Wild hogs in Mississippi are reservoirs of disease
Published 2:06 am Sunday, May 14, 2017
BRIAN BROOM
AP Exchange
JACKSON — Most everyone who has encountered wild hogs knows the non-native species is a problem. Feral swine destroy crops, root up food plots and out-compete deer and other native wildlife species for food. But pigs present another danger — leptospirosis.
“Leptospirosis is a bacterial infection,” said William McKinley, Mississippi Department of Wildlife, Fisheries, and Parks wildlife biologist. “It’s common in the environment.
“Multiple animals can get it including deer and humans. Wild hogs are a reservoir for it, meaning they are walking around shedding it everywhere. It is primarily passed through urine.”
Not only are wild hogs shedding the disease, they seem to be doing a lot of it. MDWFP nuisance animal biologist Anthony Ballard said research done by the US Department of Agriculture indicates 61 percent of the wild hogs in Mississippi have been infected with the disease at some point in their lives.
And when the bacteria are shed, it lingers. According to the Centers for Disease Control and Prevention, leptospira can live outside a host for a matter of weeks or months, depending on conditions. If a water source is infected, it becomes more of a risk.
“We see outbreaks of it during flooding events,” Ballard said. “Anything that drinks that water, including humans, has the ability to contract that disease.
“It is definitely a concern. Wild hogs are such a reservoir for so many diseases. Hogs are hosts to about 30 types of bacterial and virulent diseases and 37 parasites. They can contract things and live with it that will kill other animals. They can carry on, do their thing and basically be unaffected.”
In deer, particularly young and unborn deer, that’s not the case.
“It can cause abortions and kill young deer,” McKinley said. “Young deer are most likely to be killed by it.
“Older deer can carry it. The older deer may not show symptoms.”
Hogs are in every county in Mississippi now with more in some areas than others. In the southwestern part of the state, hunters cried loudly recently the deer herd is in decline. It’s also an area with a large population of wild pigs. So, with feral swine carrying the disease and hunters reporting fewer deer, could there be a correlation?

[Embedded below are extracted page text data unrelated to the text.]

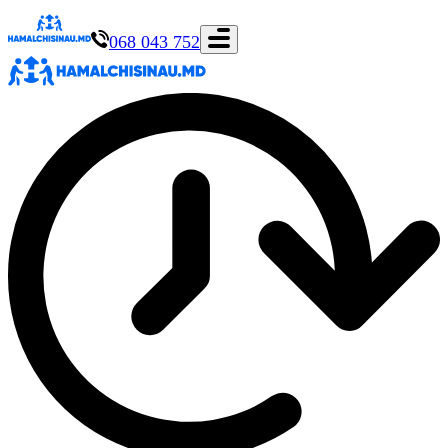
068 043 752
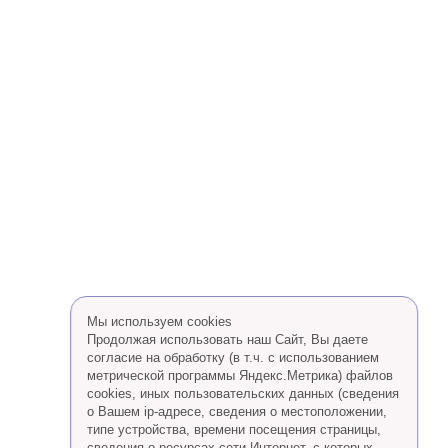
Мы используем cookies
Продолжая использовать наш Сайт, Вы даете
согласие на обработку (в т.ч. с использованием
метрической программы Яндекс.Метрика) файлов
cookies, иных пользовательских данных (сведения
о Вашем ip-адресе, сведения о местоположении,
типе устройства, времени посещения страницы,
сведения о ресурсах сети Интернет, с которых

“The reports we are getting are reports of extremely high density in southwest Mississippi,” McKinley said. “I’ve had several people report killing a pig for every two to three acres. Some of these properties, 1,000-acre properties, report killing 300 to 500 a year.”
Another suspicious example is Sunflower Wildlife Management Area which also supports a significant population of wild pigs. In a 2016 interview, MDWFP biologist Jackie Fleeman said fawn recruitment is an issue and included disease as one of the possible contributing factors.
“There’s just not the deer out there that there should be,” Fleeman said. “The forest habitat is great.
“There is food out there for the deer. They should be fat and happy. We’ve done health checks and does are being bred. Between there and 1 year old, something’s happening. To me, the main problem is after they (fawns) are dropping, something is killing them.”
Although it’s possible that the levels of leptospirosis in Mississippi wild hogs could be negatively impacting deer density in some areas, there is no smoking gun. For now, it’s a suspicion and McKinley said he hopes to further investigate the significance of diseases being transmitted from wild hogs to deer.
“It is in the environment, but it was at very low rates,” McKinley said. “I can’t say it’s at higher rates. It is suspected it’s at higher rates because of the high rates in hogs.”